Costello: What worries you about pop culture today?

Edelman: Its triviality, its mindlessness. I think we really threw out the spiritual baby in the bathwater of American materialism. The question is, how do we find a way of redefining the measure of what we mean by success in America, because I think we’ve gone astray. Our children are lost. I may be old-fashioned but certain enduring values don’t change: the basic concept of justice, the basic concept of mutual respect. As we celebrate the 50th anniversary of Dr. King’s “I Have a Dream” speech, I hope we will pay attention to the first part about the uncashed promissory note for millions of children and people of color and people with special needs who have not been able to find total inclusion in our society. 

 

Costello: Shortly after the school shootings in Newtown, Conn., in your online column you quoted David Wheeler, the father of a 6-year-old who was killed there, as saying, “This time around, I promise there will be change.” But a bipartisan effort to expand background checks on gun sales failed in the U.S. Senate last spring. What would you tell Mr. Wheeler about why his promise hasn’t been fulfilled?

Edelman: Change is very hard in Washington, and it seldom happens on the first time or the second time. You have an incredibly powerful opposition — even if it does not reflect the professed majority sentiment of this country. The NRA never gives up, and the gun manufacturers never give up, and they’re well-funded.

But I’m not unhopeful when I look at what has happened in Connecticut and Colorado and New York State [all of which passed gun-control laws after the Newtown shootings, in December 2012]. The momentum hasn’t died. We’ve just gone back to regroup. I’m still more optimistic since Newtown than I’ve ever been. The organizing is going to continue.
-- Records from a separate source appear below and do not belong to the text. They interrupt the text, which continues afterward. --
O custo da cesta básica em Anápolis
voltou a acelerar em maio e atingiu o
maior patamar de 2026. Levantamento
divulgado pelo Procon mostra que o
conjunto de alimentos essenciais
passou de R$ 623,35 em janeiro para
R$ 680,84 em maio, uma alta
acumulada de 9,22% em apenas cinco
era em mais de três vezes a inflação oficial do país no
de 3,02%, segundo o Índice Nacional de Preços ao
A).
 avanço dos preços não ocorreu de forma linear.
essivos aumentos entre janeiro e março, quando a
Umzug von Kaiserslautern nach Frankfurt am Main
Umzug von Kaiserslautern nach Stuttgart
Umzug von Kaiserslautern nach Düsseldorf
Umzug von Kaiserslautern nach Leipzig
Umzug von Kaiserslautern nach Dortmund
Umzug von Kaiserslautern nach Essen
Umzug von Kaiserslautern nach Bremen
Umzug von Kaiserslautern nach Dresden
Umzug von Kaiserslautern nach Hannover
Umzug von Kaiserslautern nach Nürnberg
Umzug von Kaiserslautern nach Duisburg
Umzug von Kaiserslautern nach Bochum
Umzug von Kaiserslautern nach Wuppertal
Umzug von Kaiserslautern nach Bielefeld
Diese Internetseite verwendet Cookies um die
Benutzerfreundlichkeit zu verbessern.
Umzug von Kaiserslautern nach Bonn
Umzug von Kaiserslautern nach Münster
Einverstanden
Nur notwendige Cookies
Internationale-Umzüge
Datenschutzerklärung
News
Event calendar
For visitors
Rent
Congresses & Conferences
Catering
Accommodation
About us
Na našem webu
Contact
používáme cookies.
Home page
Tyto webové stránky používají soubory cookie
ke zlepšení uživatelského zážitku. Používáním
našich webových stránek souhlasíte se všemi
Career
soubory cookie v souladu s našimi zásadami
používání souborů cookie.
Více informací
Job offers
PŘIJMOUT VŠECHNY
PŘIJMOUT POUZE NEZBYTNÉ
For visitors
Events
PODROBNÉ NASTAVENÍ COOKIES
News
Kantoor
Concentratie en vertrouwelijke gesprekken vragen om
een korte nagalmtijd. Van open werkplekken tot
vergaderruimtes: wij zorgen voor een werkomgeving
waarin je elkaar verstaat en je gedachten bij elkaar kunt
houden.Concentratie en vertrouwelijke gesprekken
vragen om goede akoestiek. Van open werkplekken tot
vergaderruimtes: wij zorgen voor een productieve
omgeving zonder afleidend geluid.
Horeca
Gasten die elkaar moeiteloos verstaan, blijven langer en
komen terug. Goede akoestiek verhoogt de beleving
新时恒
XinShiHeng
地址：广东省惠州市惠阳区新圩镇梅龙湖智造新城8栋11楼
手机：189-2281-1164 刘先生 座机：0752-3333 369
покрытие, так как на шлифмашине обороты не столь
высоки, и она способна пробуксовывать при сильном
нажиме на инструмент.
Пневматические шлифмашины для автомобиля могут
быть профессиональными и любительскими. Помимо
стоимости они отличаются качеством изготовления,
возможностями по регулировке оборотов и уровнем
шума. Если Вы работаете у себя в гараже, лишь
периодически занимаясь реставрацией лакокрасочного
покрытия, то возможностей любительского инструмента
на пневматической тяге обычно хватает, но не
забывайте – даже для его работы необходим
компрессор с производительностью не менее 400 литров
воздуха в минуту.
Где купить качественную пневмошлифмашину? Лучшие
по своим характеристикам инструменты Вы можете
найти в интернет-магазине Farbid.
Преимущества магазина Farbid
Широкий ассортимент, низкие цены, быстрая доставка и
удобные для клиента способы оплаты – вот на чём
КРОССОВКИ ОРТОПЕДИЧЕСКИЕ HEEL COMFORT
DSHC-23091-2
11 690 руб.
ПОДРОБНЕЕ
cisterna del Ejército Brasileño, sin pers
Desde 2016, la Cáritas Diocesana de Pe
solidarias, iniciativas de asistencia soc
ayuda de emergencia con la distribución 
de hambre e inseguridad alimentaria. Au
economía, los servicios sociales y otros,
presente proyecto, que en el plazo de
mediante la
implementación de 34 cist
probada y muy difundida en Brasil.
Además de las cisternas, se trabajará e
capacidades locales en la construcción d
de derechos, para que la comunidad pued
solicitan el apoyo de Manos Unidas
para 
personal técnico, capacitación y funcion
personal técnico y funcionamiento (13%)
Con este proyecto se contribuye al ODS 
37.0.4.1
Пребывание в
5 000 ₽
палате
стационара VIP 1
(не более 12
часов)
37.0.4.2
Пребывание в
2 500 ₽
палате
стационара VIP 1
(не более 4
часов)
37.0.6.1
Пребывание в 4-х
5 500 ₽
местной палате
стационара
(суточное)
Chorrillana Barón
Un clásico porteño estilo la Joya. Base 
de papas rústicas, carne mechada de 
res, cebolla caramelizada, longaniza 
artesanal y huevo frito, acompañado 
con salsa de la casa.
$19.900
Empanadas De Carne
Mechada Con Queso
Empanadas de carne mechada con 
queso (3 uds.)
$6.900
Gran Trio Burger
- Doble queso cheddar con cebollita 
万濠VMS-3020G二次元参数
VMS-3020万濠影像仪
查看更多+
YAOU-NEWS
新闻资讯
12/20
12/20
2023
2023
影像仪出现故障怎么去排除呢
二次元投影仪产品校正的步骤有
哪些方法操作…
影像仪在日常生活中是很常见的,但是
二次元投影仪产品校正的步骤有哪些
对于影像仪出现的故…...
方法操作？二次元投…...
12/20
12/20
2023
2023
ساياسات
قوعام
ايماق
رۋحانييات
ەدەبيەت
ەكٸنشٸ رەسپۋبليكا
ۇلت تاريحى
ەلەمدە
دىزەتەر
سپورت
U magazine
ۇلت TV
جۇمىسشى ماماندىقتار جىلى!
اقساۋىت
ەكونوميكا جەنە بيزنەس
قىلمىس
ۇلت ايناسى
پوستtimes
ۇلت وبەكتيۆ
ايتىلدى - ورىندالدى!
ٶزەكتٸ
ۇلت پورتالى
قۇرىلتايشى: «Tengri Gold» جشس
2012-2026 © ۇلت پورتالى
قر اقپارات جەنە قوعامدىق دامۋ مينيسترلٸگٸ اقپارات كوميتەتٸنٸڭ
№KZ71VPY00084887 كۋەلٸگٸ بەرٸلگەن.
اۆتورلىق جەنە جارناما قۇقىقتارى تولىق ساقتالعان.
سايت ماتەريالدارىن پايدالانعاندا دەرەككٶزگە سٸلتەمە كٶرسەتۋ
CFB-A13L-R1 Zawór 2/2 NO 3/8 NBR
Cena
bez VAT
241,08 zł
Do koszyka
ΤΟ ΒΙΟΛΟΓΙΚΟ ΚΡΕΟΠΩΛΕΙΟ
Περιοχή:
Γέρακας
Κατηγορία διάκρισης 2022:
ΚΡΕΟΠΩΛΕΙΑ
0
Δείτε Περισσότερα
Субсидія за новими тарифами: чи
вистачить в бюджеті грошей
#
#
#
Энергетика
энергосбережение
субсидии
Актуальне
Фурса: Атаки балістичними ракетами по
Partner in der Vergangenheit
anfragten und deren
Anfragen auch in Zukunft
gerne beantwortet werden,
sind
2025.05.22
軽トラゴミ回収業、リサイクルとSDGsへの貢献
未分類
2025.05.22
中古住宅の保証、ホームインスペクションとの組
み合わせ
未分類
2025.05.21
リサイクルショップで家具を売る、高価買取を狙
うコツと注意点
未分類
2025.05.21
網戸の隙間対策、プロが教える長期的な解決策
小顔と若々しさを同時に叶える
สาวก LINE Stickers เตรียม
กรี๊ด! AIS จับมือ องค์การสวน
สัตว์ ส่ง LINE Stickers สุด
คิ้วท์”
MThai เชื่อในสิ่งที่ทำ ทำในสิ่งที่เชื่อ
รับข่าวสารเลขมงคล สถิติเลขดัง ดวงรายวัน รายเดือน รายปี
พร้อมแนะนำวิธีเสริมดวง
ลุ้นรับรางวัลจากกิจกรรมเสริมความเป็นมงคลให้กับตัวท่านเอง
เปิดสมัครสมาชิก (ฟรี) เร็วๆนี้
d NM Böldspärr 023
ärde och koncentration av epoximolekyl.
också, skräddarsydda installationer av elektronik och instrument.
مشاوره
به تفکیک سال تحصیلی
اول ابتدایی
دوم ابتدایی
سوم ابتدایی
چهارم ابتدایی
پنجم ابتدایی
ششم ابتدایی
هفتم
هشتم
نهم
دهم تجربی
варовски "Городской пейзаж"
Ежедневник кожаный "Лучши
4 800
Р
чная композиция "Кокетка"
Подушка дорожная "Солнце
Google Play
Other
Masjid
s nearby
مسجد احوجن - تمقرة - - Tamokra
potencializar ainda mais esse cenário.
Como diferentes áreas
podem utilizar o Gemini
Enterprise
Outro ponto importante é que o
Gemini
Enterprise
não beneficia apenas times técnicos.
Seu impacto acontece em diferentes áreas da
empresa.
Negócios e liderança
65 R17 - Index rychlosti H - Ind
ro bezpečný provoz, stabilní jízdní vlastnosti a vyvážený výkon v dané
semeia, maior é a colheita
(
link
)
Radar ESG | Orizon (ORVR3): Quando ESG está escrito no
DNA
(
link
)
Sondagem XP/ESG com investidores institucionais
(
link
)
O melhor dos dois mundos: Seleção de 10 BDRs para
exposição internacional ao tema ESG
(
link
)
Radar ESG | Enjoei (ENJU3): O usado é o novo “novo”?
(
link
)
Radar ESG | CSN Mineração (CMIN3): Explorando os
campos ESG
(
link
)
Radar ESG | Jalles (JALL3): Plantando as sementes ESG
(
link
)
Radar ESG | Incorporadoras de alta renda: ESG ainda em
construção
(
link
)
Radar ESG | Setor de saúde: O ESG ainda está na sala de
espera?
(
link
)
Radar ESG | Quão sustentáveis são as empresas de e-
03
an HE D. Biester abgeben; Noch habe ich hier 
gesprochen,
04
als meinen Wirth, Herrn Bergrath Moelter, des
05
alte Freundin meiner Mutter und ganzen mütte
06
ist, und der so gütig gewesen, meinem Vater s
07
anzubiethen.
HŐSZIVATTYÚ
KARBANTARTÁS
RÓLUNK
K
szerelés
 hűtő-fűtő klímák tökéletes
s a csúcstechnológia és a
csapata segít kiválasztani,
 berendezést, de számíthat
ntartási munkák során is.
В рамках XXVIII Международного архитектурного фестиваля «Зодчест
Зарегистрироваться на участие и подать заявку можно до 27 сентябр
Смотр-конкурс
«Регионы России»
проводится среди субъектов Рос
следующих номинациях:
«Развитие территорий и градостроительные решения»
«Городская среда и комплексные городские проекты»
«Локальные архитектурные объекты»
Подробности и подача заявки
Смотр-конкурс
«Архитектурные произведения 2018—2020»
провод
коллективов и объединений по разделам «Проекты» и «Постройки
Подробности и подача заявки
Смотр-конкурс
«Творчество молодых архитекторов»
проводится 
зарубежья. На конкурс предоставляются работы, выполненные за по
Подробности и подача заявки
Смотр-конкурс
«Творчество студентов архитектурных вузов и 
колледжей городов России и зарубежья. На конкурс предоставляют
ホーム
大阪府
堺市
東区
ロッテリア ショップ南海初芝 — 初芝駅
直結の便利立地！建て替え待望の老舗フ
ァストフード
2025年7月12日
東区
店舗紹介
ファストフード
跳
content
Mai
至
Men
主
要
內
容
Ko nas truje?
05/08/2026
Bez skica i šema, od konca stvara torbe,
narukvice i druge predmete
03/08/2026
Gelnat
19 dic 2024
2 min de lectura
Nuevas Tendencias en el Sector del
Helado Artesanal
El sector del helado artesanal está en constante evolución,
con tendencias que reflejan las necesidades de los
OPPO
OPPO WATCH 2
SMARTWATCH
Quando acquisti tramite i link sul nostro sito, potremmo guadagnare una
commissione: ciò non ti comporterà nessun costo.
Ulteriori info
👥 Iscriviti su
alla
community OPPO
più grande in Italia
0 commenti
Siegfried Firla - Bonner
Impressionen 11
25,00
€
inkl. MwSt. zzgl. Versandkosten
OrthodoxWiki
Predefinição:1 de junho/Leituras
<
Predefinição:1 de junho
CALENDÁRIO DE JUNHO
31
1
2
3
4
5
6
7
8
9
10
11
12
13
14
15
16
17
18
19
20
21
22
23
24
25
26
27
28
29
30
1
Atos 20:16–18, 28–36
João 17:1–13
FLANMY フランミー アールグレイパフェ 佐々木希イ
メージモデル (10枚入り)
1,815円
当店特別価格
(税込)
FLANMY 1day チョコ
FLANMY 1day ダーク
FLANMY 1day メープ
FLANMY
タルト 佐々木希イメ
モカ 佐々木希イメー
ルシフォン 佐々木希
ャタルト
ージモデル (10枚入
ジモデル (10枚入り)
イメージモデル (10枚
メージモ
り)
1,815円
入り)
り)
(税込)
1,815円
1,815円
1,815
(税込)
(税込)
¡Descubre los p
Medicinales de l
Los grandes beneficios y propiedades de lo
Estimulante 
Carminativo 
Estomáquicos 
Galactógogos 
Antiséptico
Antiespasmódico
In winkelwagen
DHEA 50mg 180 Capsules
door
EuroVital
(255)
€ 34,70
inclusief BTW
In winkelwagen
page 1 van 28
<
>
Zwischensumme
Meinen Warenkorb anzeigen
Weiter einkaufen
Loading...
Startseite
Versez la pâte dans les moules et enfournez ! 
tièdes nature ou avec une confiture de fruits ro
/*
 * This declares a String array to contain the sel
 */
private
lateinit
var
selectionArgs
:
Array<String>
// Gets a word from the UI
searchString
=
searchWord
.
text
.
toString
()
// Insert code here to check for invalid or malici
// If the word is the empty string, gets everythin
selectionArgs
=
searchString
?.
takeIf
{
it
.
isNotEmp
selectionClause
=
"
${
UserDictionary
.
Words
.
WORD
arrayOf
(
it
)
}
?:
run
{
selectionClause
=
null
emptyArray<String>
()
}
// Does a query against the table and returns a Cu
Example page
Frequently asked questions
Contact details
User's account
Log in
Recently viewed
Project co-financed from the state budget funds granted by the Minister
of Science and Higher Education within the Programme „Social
The parents are absolutely determined their children will not have died in vain.

 

Costello: If you would write your own lyrics to Imagine, John Lennon’s song about a better world, what would they be?

Edelman: I’d like to imagine a world where every child is healthy, where every child is educated and has a good early start. Where every child is safe in their home, walking down their street and being who they are. That every child can dream. I did a piece for The Huffington Post on my friend Nobel Peace Prize winner Muhammad Yunus, who envisions a world where poverty would be visited in a museum and we wouldn’t see it anymore in our lives. That’s what I would imagine.

 

Paul Costello is the chief communications officer for the School of Medicine. This interview was condensed and edited by Rosanne Spector.